**Assignment**: Wherever the word "FLUEGEL" occurs in the lines below, copy the whole line.

**Exercise input**:

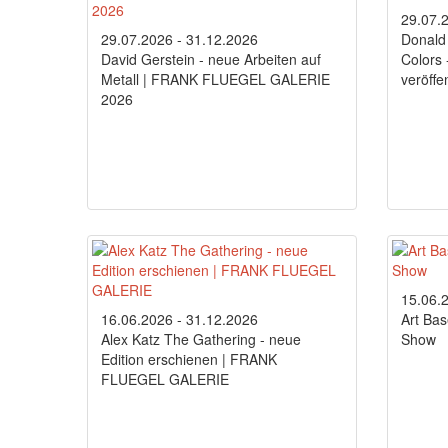
29.07.
29.07.2026 - 31.12.2026
Donald 
David Gerstein - neue Arbeiten auf
Colors 
Metall | FRANK FLUEGEL GALERIE
veröffen
2026
15.06.
16.06.2026 - 31.12.2026
Art Bas
Alex Katz The Gathering - neue
Show
Edition erschienen | FRANK
FLUEGEL GALERIE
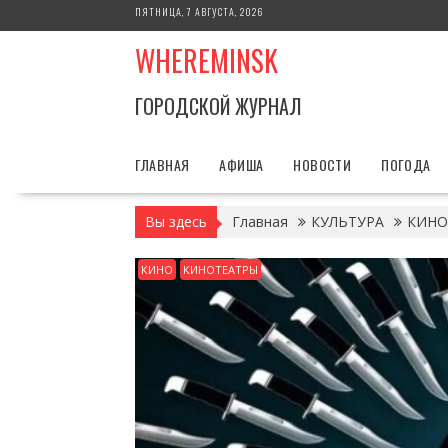
Перейти
ПЯТНИЦА, 7 АВГУСТА, 2026
к
WHEREMINSK
содержимому
ГОРОДСКОЙ ЖУРНАЛ
ГЛАВНАЯ
АФИША
НОВОСТИ
ПОГОДА
Вы здесь
Главная
КУЛЬТУРА
КИНО
КИНО
КИНОТЕАТРЫ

**Worked solution**:
Metall | FRANK FLUEGEL GALERIE
FLUEGEL GALERIE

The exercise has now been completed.